* [PROBLEM REQUIREMENTS]
Copy each of the following lines character for character, keeping their order.

* [EXERCISE MATERIALS]
--- START ---
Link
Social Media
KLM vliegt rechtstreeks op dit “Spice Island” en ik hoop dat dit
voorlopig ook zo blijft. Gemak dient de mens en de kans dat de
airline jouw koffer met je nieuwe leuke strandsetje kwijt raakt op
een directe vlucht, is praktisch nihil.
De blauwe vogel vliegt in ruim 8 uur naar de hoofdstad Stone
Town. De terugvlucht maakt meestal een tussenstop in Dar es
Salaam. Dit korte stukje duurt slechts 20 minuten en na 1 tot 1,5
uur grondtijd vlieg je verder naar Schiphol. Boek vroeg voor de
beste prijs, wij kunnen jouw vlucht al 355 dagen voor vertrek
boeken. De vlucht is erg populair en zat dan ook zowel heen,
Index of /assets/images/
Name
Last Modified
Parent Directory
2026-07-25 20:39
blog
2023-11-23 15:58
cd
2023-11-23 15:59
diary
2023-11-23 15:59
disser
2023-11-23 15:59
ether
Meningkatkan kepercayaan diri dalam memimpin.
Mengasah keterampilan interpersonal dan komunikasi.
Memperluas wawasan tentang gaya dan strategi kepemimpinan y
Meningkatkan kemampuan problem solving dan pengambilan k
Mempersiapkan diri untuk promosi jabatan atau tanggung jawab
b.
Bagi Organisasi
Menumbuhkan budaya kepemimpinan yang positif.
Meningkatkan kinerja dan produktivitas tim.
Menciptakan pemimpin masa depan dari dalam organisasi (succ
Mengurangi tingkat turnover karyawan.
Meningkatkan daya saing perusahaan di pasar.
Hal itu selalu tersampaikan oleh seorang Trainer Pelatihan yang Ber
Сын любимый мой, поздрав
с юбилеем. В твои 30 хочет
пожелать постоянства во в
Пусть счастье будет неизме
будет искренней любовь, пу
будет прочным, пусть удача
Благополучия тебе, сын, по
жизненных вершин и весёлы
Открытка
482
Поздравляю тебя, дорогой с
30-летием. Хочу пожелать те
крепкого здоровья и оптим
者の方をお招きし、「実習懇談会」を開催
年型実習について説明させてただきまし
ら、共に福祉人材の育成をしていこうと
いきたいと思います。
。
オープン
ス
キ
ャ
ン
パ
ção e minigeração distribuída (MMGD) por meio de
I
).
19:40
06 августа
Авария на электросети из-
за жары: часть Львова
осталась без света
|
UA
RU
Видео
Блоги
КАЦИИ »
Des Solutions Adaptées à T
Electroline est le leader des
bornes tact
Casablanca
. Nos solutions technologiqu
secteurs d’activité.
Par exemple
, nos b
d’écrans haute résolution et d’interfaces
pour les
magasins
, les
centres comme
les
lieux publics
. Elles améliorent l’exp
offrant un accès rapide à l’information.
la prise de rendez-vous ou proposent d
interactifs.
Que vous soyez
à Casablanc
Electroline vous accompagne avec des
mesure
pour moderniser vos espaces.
--- END ---
* [FINISHED TASK]
Link
Social Media
KLM vliegt rechtstreeks op dit “Spice Island” en ik hoop dat dit
voorlopig ook zo blijft. Gemak dient de mens en de kans dat de
airline jouw koffer met je nieuwe leuke strandsetje kwijt raakt op
een directe vlucht, is praktisch nihil.
De blauwe vogel vliegt in ruim 8 uur naar de hoofdstad Stone
Town. De terugvlucht maakt meestal een tussenstop in Dar es
Salaam. Dit korte stukje duurt slechts 20 minuten en na 1 tot 1,5
uur grondtijd vlieg je verder naar Schiphol. Boek vroeg voor de
beste prijs, wij kunnen jouw vlucht al 355 dagen voor vertrek
boeken. De vlucht is erg populair en zat dan ook zowel heen,
Index of /assets/images/
Name
Last Modified
Parent Directory
2026-07-25 20:39
blog
2023-11-23 15:58
cd
2023-11-23 15:59
diary
2023-11-23 15:59
disser
2023-11-23 15:59
ether
Meningkatkan kepercayaan diri dalam memimpin.
Mengasah keterampilan interpersonal dan komunikasi.
Memperluas wawasan tentang gaya dan strategi kepemimpinan y
Meningkatkan kemampuan problem solving dan pengambilan k
Mempersiapkan diri untuk promosi jabatan atau tanggung jawab
b.
Bagi Organisasi
Menumbuhkan budaya kepemimpinan yang positif.
Meningkatkan kinerja dan produktivitas tim.
Menciptakan pemimpin masa depan dari dalam organisasi (succ
Mengurangi tingkat turnover karyawan.
Meningkatkan daya saing perusahaan di pasar.
Hal itu selalu tersampaikan oleh seorang Trainer Pelatihan yang Ber
Сын любимый мой, поздрав
с юбилеем. В твои 30 хочет
пожелать постоянства во в
Пусть счастье будет неизме
будет искренней любовь, пу
будет прочным, пусть удача
Благополучия тебе, сын, по
жизненных вершин и весёлы
Открытка
482
Поздравляю тебя, дорогой с
30-летием. Хочу пожелать те
крепкого здоровья и оптим
者の方をお招きし、「実習懇談会」を開催
年型実習について説明させてただきまし
ら、共に福祉人材の育成をしていこうと
いきたいと思います。
。
オープン
ス
キ
ャ
ン
パ
ção e minigeração distribuída (MMGD) por meio de
I
).
19:40
06 августа
Авария на электросети из-
за жары: часть Львова
осталась без света
|
UA
RU
Видео
Блоги
КАЦИИ »
Des Solutions Adaptées à T
Electroline est le leader des
bornes tact
Casablanca
. Nos solutions technologiqu
secteurs d’activité.
Par exemple
, nos b
d’écrans haute résolution et d’interfaces
pour les
magasins
, les
centres comme
les
lieux publics
. Elles améliorent l’exp
offrant un accès rapide à l’information.
la prise de rendez-vous ou proposent d
interactifs.
Que vous soyez
à Casablanc
Electroline vous accompagne avec des
mesure
pour moderniser vos espaces.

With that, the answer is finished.